Jay loved many things, but one of my favorite things about him was how proud he was of his sons Jason and Jesse. He lit up when he talked about them; he loved it that they both were able to excel in so many different ways in the world, and he rejoiced in their remarkable accomplishments (Jesse is a federal judge and Jason is the Chairman of the Council of Economic Advisors) but he would have loved it if they were elementary-school teachers or jugglers or indeed anything else worthwhile and interesting, which in his book would have meant just about anything, so long as it was done with love and conviction.

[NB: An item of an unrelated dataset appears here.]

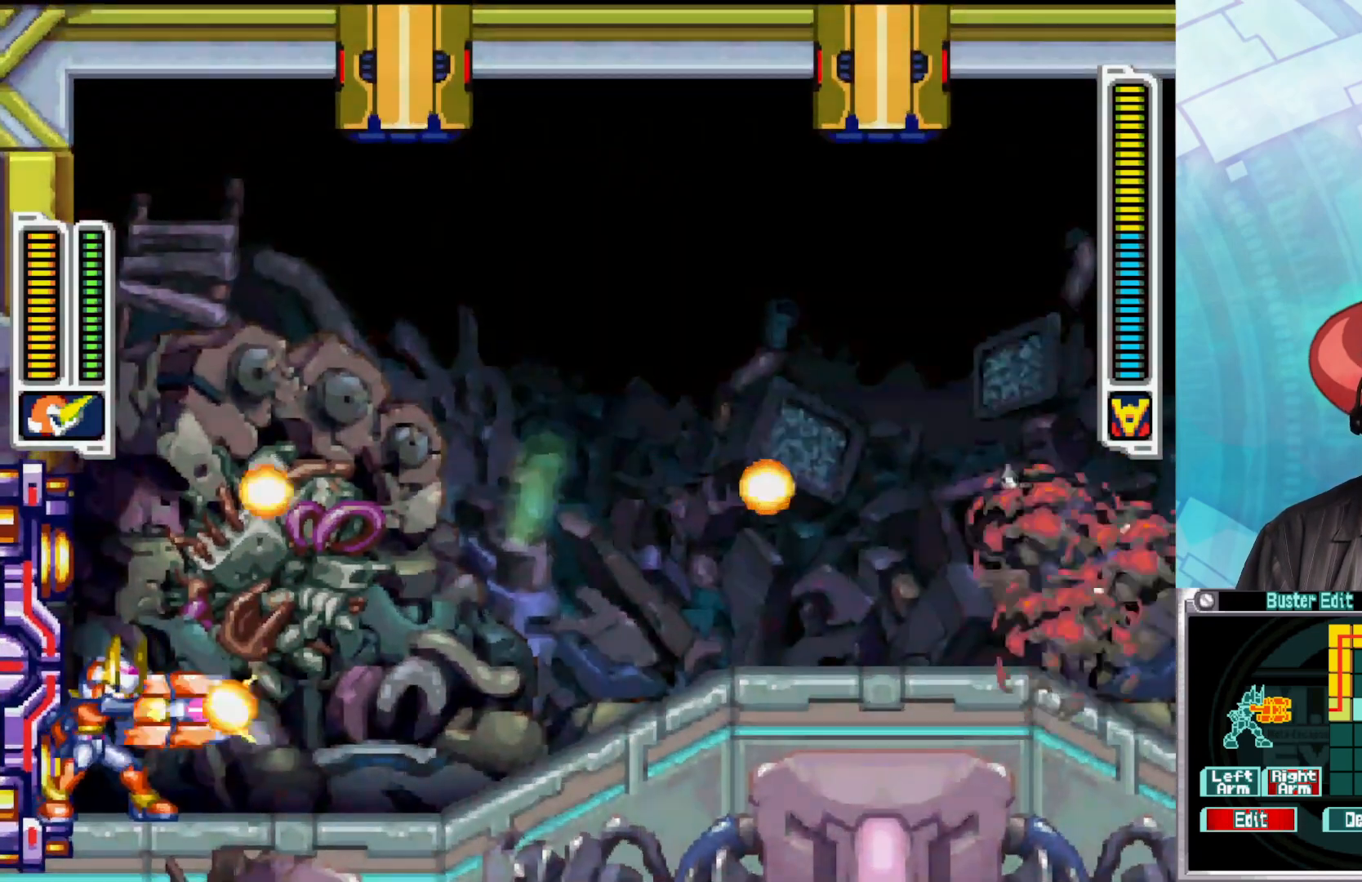
{"buttons": [], "left_stick": "center", "right_stick": "center", "events": [[100, "Y", "up"], [167, "Y", "down"], [283, "Y", "up"], [367, "Y", "down"], [483, "Y", "up"]]}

I can't pin down this anecdote with enough specificity to tell it really well, but one thing Jay particularly enjoyed in the mid-90s was taking the shuttle from LaGuardia to Boston or Washington for the day to visit with one or the other of his sons, and I particularly remember one occasion (I cannot say which way round it was) when he was so used to the Boston option that he absent-mindedly strolled onto the Boston shuttle instead of the Washington one, even though Jason was at that point living in Washington! He roared with laughter when he told this story - he only realized he'd made the mistake when he landed in the wrong city (it is the hazard of reading a book everywhere you go, and it was in any case an easy mistake to make), and the comic nature of the confusion made it a source of pleasure rather than irritation.

On Monday, Jason sent me this picture of one of Jay's bookshelves. It means a lot to me that my book is there. It couldn't have been written without the support of the Furmans (the same thing goes for my first academic book), and I will continue to hold up Jay in my mind as an extraordinary example of what it really means to be a friend and benefactor. I have made a modest donation to Lungevity in his memory, and encourage others who knew him to do the same; most of all, though, we should all aspire to follow his example in our own small ways. He was a remarkable person. He will be much missed.